The FDA recently weakened the Risk Evaluation and Mitigation Strategy (REMS) requirements for the drug to allow it to be dispensed and even mailed by pharmacies.
“Promoters of these pills like to trumpet high safety rates, but neglect to mention how that with hundreds of thousands of women taking these pills, even a couple of percentage points of women hemorrhaging, dealing with infections, and ectopic pregnancy, represents thousands of women desperately seeking treatment, which may or may not be nearby,” said Dr. Randall K. O’Bannon, Ph.D., director of Education and Research for National Right to Life.

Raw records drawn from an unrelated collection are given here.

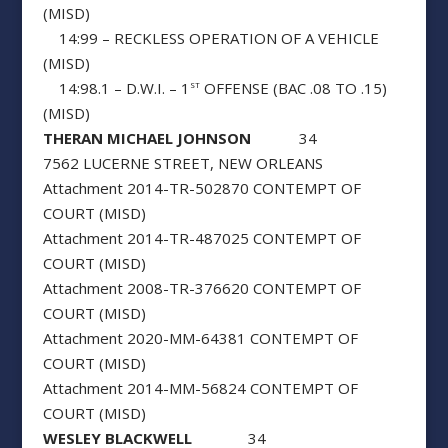
(MISD)
14:99 – RECKLESS OPERATION OF A VEHICLE
(MISD)
14:98.1 – D.W.I. – 1
OFFENSE (BAC .08 TO .15)
ST
(MISD)
THERAN MICHAEL JOHNSON
34
7562 LUCERNE STREET, NEW ORLEANS
Attachment 2014-TR-502870 CONTEMPT OF
COURT (MISD)
Attachment 2014-TR-487025 CONTEMPT OF
COURT (MISD)
Attachment 2008-TR-376620 CONTEMPT OF
COURT (MISD)
Attachment 2020-MM-64381 CONTEMPT OF
COURT (MISD)
Attachment 2014-MM-56824 CONTEMPT OF
COURT (MISD)
WESLEY BLACKWELL
34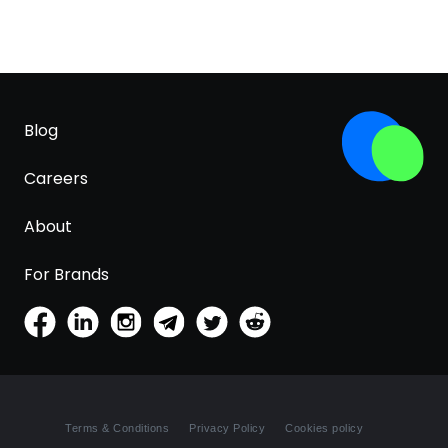
Blog
Careers
About
For Brands
Terms & Conditions
Privacy Policy
Cookies policy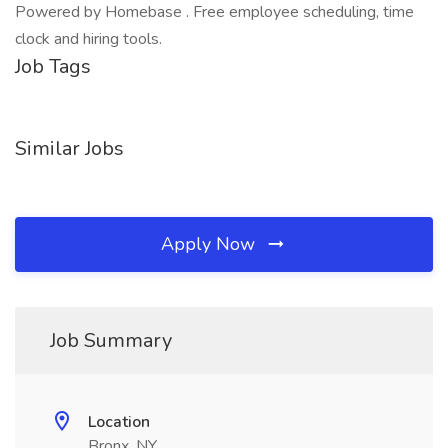
Powered by Homebase . Free employee scheduling, time
clock and hiring tools.
Job Tags
Similar Jobs
Apply Now
Job Summary
Location
Bronx, NY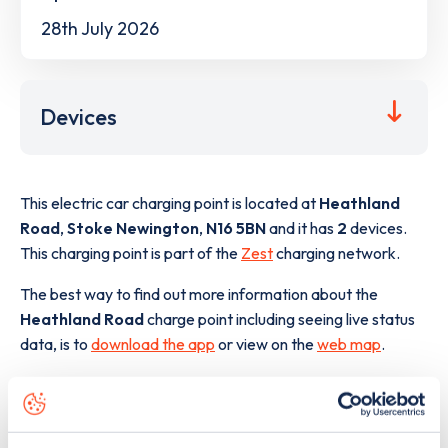
28th July 2026
Devices
This electric car charging point is located at
Heathland
Road
,
Stoke Newington
,
N16 5BN
and it has
2
devices.
This charging point is part of the
Zest
charging network.
The best way to find out more information about the
Heathland Road
charge point including seeing live status
data, is to
download the app
or view on the
web map
.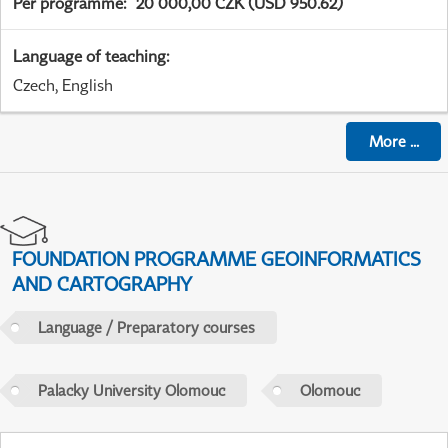
Per programme
:
20 000,00 CZK (USD 950.62)
Language of teaching
:
Czech, English
More
...
FOUNDATION PROGRAMME GEOINFORMATICS
AND CARTOGRAPHY
Language / Preparatory courses
Palacky University Olomouc
Olomouc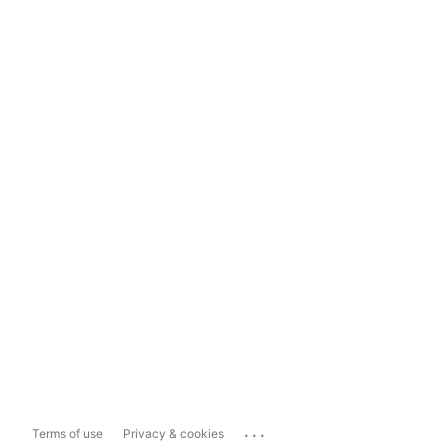
...
Terms of use
Privacy & cookies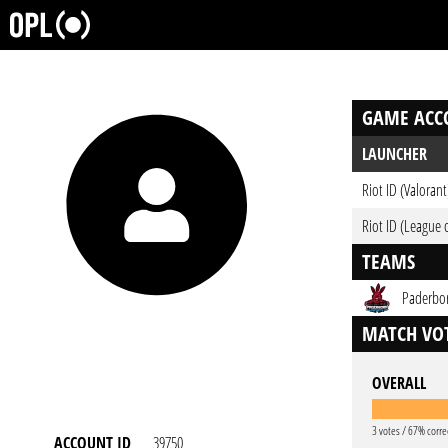
GAME ACC
LAUNCHER
Riot ID (Valorant
Riot ID (League 
TEAMS
Paderbor
MATCH VOT
OVERALL
3 votes / 67% corre
ACCOUNT ID
39750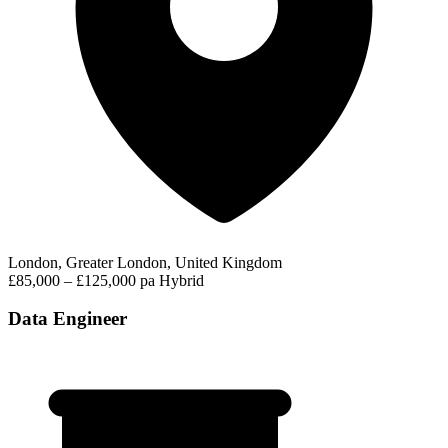
London, Greater London, United Kingdom
£85,000 – £125,000 pa
Hybrid
Data Engineer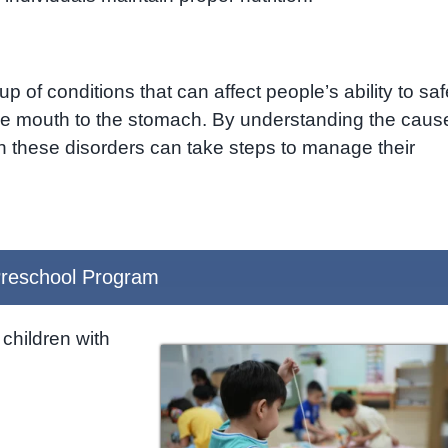
 of conditions that can affect people’s ability to saf
the mouth to the stomach. By understanding the caus
th these disorders can take steps to manage their
reschool Program
children with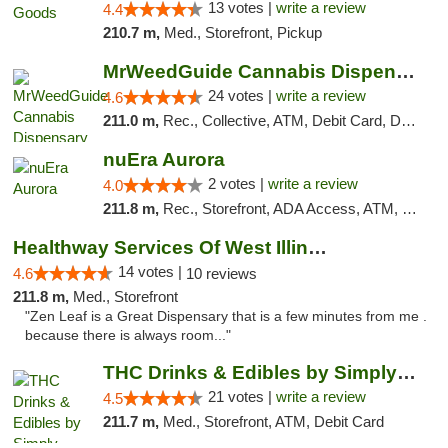
13 votes |
write a review
4.4
210.7 m,
Med., Storefront, Pickup
MrWeedGuide Cannabis Dispensary
24 votes |
write a review
4.6
211.0 m,
Rec., Collective, ATM, Debit Card, Delivery, Pickup
nuEra Aurora
2 votes |
write a review
4.0
211.8 m,
Rec., Storefront, ADA Access, ATM, Debit Card, Pickup
Healthway Services Of West Illinois
14 votes |
4.6
10 reviews
211.8 m,
Med., Storefront
"Zen Leaf is a Great Dispensary that is a few minutes from me .
because there is always room..."
THC Drinks & Edibles by Simply Crafted | S...
21 votes |
write a review
4.5
211.7 m,
Med., Storefront, ATM, Debit Card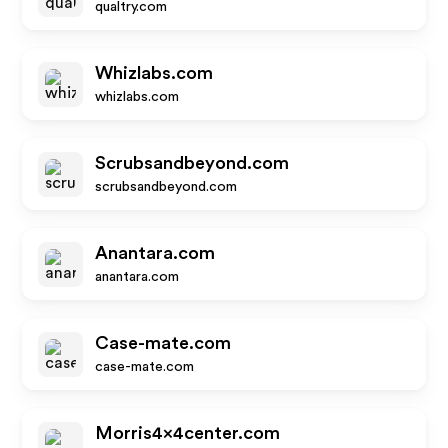
qualtry.com
Whizlabs.com
whizlabs.com
Scrubsandbeyond.com
scrubsandbeyond.com
Anantara.com
anantara.com
Case-mate.com
case-mate.com
Morris4x4center.com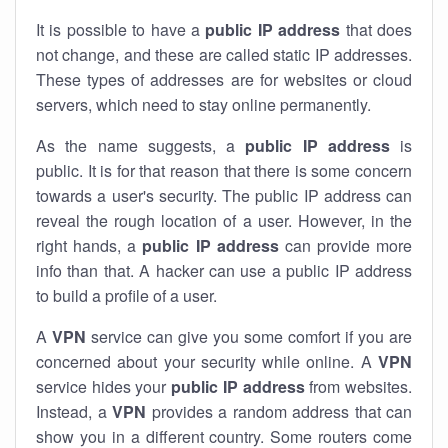
It is possible to have a
public
IP address
that does
not change, and these are called static IP addresses.
These types of addresses are for websites or cloud
servers, which need to stay online permanently.
As the name suggests, a
public IP address
is
public. It is for that reason that there is some concern
towards a user's security. The public IP address can
reveal the rough location of a user. However, in the
right hands, a
public IP address
can provide more
info than that. A hacker can use a public IP address
to build a profile of a user.
A
VPN
service can give you some comfort if you are
concerned about your security while online. A
VPN
service hides your
public IP address
from websites.
Instead, a
VPN
provides a random address that can
show you in a different country. Some routers come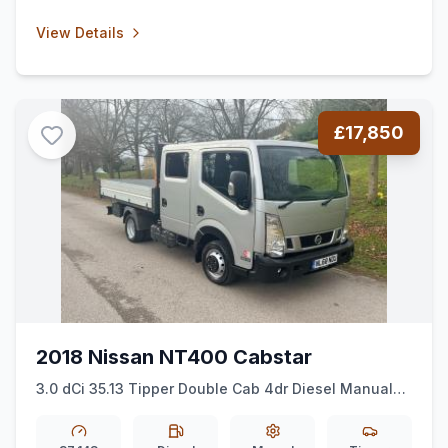
View Details
£17,850
2018 Nissan NT400 Cabstar
3.0 dCi 35.13 Tipper Double Cab 4dr Diesel Manual
L2 Euro 6 (130 ps)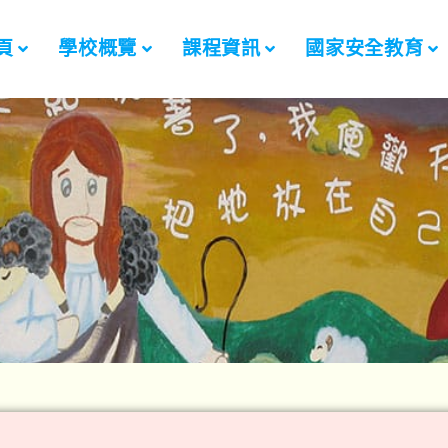
頁
學校概覽
課程資訊
國家安全教育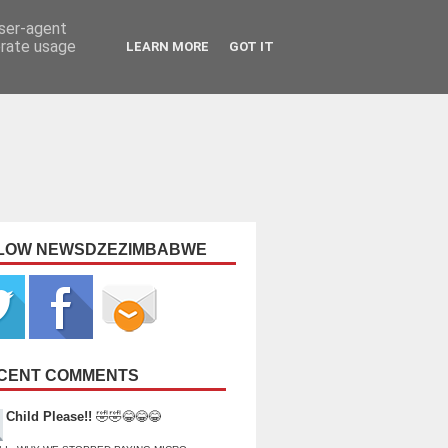
user-agent
erate usage
LEARN MORE
GOT IT
LOW NEWSDZEZIMBABWE
CENT COMMENTS
Child Please!!
🤣🤣😂😂😂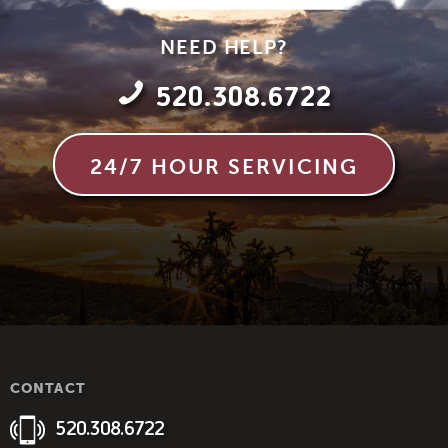
NEED HELP?
520.308.6722
24/7 HOUR SERVICING
CONTACT
520.308.6722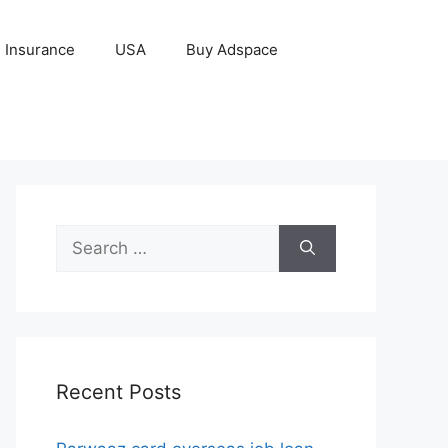
Insurance
USA
Buy Adspace
Search
for:
Recent Posts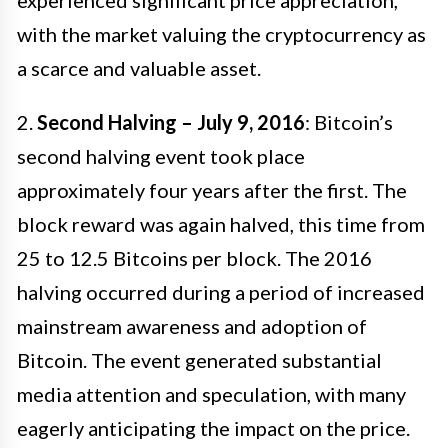
with the market valuing the cryptocurrency as
a scarce and valuable asset.
2.
Second Halving – July 9, 2016
: Bitcoin’s
second halving event took place
approximately four years after the first. The
block reward was again halved, this time from
25 to 12.5 Bitcoins per block. The 2016
halving occurred during a period of increased
mainstream awareness and adoption of
Bitcoin. The event generated substantial
media attention and speculation, with many
eagerly anticipating the impact on the price.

First approved under the Clinton administration, mifepristone is used to abort unborn babies up to about 10 weeks of pregnancy – although some abortionists use it later. It works by blocking the hormone progesterone and basically starving the unborn baby to death. Typically, abortion groups also prescribe a second drug, misoprostol, to induce labor and expel the baby’s body.
Since the overturning of Roe v. Wade, the pro-abortion movement has been pushing abortion drugs even more heavily, and some groups send the drugs to women in pro-life states illegally.
Meanwhile, the Biden administration has been trying to expand the life-destroying drugs even further, first by allowing abortion drugs to be sold through the mail without any direct medical supervision, and, more recently, by allowing pharmacies like Walgreens, CVS and RiteAid to sell them.
In California, public colleges and universities also are required to provide abortion drugs for free on campus, and other Democrat-run states are considering similar mandates.
Along with millions of unborn babies’ deaths, the FDA has linked mifepristone to at least 28 women’s deaths and 4,000 serious complications. However, under President Barack Obama, the FDA stopped requiring that non-fatal complications from mifepristone be reported. So the numbers almost certainly are much higher.
Studies indicate the risks of the abortion drug are more common than what abortion activists often claim, with as many as one in 17 women requiring hospital treatment. A recent study by the Charlotte Lozier Institute found that the rate of abortion-related emergency room visits by women taking the abortion drug increased more than 500 percent between 2002 and 2015.
Another new study from the University of Toronto, “Short-Term Adverse Outcomes After Mifepristone–Misoprostol Versus Procedural Induced Abortion,” published in the Annals of Internal Medicine, found that one in ten women who took the abortion pill had to go to the emergency room, according to Pregnancy Help News.